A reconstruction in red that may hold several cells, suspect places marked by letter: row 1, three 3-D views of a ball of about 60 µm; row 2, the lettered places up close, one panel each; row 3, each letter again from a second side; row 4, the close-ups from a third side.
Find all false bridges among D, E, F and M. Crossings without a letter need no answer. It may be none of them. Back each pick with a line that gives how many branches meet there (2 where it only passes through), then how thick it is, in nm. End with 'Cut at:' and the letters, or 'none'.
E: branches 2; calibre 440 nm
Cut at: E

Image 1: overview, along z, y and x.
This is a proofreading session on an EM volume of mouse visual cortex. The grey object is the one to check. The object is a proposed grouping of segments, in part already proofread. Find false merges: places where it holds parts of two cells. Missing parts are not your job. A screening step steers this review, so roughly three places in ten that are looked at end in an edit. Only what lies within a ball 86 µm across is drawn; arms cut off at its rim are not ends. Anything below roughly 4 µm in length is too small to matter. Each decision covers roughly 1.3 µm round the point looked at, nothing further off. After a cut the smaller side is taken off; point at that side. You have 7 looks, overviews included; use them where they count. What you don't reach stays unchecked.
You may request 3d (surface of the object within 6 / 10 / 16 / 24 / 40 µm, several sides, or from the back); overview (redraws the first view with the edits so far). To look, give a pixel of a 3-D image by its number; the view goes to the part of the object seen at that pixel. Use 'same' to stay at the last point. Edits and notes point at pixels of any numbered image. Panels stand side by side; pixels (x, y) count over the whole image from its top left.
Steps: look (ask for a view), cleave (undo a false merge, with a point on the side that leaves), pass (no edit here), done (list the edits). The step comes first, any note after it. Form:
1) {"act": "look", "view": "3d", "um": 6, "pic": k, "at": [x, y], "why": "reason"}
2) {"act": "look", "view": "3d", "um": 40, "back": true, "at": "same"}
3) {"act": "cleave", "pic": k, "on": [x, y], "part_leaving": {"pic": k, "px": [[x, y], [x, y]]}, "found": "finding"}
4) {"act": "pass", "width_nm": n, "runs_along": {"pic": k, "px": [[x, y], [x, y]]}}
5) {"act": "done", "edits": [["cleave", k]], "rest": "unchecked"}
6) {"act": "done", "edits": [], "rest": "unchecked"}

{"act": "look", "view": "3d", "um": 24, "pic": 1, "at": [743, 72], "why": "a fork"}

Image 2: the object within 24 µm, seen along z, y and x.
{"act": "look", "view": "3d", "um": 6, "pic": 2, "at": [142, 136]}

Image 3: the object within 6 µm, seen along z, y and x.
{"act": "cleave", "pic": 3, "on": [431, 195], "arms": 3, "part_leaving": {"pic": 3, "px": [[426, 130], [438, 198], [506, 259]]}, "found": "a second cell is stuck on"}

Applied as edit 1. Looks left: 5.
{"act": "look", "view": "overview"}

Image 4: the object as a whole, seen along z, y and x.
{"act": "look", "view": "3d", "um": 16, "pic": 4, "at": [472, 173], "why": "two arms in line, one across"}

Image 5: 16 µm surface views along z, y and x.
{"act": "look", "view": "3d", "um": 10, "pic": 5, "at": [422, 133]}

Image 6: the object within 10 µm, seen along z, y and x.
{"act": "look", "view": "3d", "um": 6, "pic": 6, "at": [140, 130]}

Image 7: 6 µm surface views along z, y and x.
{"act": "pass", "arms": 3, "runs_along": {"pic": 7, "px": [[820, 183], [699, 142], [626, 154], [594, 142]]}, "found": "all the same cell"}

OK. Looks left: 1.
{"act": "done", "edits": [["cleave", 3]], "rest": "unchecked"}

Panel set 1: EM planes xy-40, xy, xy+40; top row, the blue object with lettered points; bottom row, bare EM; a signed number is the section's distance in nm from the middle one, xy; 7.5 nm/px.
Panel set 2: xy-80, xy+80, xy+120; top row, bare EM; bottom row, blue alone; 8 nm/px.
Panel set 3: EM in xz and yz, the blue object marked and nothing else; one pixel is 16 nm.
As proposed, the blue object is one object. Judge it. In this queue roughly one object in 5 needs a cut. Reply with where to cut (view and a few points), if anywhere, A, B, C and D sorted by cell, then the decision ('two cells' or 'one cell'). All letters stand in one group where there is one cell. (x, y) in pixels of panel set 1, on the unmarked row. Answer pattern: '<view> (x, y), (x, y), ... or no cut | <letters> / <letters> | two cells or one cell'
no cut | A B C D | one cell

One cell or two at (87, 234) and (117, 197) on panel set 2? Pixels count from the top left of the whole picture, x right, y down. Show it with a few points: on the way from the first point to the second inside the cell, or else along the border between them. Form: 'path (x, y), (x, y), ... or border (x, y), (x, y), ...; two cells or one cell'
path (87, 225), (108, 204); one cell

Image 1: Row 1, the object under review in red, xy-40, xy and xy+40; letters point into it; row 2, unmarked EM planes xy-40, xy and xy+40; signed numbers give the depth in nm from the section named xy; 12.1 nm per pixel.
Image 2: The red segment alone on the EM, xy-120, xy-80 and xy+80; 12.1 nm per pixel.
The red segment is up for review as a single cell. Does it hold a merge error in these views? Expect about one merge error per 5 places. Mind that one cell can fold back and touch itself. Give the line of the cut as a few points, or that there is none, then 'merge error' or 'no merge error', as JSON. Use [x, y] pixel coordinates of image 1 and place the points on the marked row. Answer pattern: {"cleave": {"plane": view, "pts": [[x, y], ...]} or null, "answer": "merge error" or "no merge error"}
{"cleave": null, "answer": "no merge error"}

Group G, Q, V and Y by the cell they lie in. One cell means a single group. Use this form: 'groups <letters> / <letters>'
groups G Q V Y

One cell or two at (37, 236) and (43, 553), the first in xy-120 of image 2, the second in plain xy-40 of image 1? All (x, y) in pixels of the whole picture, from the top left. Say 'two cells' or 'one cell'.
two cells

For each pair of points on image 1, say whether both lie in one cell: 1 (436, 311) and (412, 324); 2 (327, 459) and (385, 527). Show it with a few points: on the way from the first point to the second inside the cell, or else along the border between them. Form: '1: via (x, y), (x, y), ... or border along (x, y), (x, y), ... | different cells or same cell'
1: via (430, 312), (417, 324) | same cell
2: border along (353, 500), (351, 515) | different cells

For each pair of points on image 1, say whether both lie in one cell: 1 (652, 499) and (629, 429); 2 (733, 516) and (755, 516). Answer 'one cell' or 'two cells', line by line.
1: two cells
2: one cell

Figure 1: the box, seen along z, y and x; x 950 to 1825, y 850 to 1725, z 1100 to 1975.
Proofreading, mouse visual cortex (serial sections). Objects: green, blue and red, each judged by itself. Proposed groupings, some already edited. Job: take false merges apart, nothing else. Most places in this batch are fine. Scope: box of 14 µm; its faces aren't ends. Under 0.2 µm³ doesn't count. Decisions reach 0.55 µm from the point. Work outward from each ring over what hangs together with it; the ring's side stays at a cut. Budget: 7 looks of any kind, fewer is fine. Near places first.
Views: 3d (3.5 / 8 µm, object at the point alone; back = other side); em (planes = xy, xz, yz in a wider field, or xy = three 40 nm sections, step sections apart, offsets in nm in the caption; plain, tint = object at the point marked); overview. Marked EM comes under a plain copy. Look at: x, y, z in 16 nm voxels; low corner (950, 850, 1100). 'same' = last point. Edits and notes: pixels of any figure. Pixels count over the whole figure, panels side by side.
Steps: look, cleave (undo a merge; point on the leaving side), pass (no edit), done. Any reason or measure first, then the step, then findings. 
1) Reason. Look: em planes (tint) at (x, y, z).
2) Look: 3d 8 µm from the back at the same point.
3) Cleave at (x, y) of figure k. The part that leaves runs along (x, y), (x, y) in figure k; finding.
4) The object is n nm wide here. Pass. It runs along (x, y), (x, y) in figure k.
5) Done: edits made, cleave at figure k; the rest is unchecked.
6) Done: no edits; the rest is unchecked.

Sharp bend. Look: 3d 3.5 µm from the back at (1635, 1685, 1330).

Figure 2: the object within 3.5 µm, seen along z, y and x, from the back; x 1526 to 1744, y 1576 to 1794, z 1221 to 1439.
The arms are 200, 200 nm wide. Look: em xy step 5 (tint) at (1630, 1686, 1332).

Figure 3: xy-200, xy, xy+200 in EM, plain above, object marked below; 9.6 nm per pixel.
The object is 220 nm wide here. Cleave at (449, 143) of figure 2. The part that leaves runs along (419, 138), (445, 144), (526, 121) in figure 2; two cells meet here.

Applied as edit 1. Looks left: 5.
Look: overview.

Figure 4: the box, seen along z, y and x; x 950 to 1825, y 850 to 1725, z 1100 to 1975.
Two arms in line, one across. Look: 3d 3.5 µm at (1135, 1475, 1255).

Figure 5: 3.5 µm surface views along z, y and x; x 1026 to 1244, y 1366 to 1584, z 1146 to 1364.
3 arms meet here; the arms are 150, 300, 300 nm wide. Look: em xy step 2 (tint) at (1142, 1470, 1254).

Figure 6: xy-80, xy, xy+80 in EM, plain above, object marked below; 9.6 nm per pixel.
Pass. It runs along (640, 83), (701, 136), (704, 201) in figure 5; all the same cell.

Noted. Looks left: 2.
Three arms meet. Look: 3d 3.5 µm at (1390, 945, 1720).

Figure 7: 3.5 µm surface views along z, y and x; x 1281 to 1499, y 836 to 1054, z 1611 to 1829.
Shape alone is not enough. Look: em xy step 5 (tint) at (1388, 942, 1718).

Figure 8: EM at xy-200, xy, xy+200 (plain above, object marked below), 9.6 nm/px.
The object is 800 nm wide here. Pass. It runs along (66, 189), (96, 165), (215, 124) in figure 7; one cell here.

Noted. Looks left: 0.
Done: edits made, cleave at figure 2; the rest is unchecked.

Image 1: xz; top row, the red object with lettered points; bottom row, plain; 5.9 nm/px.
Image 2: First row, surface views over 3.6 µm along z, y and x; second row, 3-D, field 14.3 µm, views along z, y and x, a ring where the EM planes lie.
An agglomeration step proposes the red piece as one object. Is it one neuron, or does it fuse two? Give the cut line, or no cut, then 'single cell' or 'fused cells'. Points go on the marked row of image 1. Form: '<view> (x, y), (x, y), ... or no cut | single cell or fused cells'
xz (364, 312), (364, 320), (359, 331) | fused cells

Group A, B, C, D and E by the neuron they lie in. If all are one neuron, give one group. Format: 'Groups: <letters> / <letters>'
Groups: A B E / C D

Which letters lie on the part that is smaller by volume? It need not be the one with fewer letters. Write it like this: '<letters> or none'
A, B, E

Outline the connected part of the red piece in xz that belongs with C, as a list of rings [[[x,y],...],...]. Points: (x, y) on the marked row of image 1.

## The problem
Spot the lines above that mention "bare" and copy them.

## Solved problem
Panel set 1: EM planes xy-40, xy, xy+40; top row, the blue object with lettered points; bottom row, bare EM; a signed number is the section's distance in nm from the middle one, xy; 7.5 nm/px.
Panel set 2: xy-80, xy+80, xy+120; top row, bare EM; bottom row, blue alone; 8 nm/px.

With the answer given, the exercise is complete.